Here's the difference between countries you asked me to prove.

In the U.K. - " "Car", "hotel", "computer", "accountants", cannot function as trademarks because they are the common commercial names of goods or services and cannot identify the goods or services of one source and distinguish them from those of another. If they are included as part of a trademark, i.e. HYATT HOTELS, APPLE COMPUTERS they must be "disclaimed"."
http://www.lott-friedland.com/articles/fundamentals_of_trademark_law.htm

In the U.S., such generic words CAN be trademarked, as long as there's only one company using that name in a particular industry.  So Apple Compuer can trademark Apple, and no other computer company can use Apple.  Another type of company can use Apple, though.

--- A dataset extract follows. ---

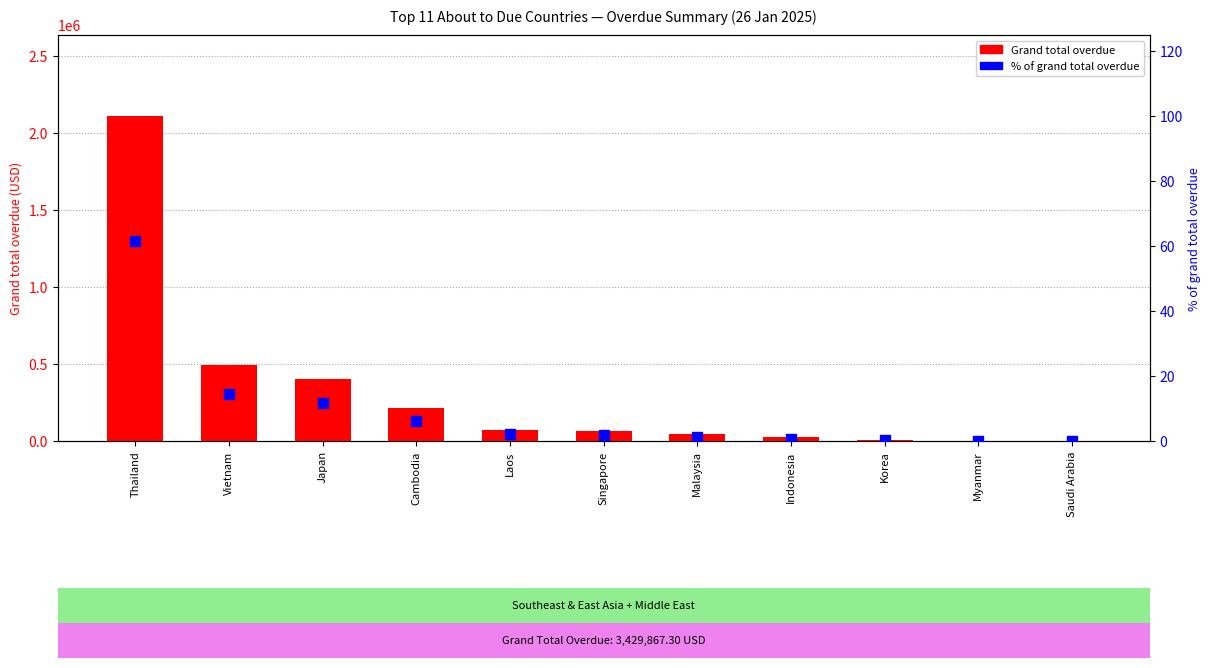

Which series has the widest spread of Y values?

Grand total overdue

Worldwide, there is still a difference between the legal systems in the old British Commonwealth countries and the countries whose law is based on the Napoleanic Code. The common law countries include U.K., Canada, United States, Hong Kong, India, and parts of Africa, essentially the British Empire. Civil Code countries include primarily Europe and Latin America. In the Common Law countries, trademark ownership is based on use. The first to use a trademark owns it. In Civil Code countries, ownership is based upon REGISTRATION.

Here's another example of how trademarks in different countries are treated differently.  U.S. trademarks receive preferable treatment in the U.S., and trademarks registered in other countries are not considered equivalent.  Section 526 (Title 19, U.S. Code, Section 1526) reads: "[I]t shall be unlawful to import into the United States any merchandise of foreign manufacture if such merchandise, or the label, sign, print, package, wrapper, or receptacle, bears a trademark owned by a citizen of, or by a corporation or association created, or organized within, the United States, and registered in the Patent and Trademark office by a person domiciled in the United States ... unless written consent of the owner of such a trademark is produced at the time of making entry."
http://www.ipmall.fplc.edu/hosted_resources/TM_Lever_Rules_Hennessey_99.htm

BTW ... In the USA, an ISP is a service provider and is not liable for the content posted on or through it.  In Great Britain, ISPs are considered PUBLISHERS.  For example, Demon got sued for slander for something one of its users posted through it.  http://www.gigalaw.com/articles/morris-2000-06-p3.html  

So since you're in Britain, Garry, your service providers can be sued for irresponsible statements you make.  I pity them.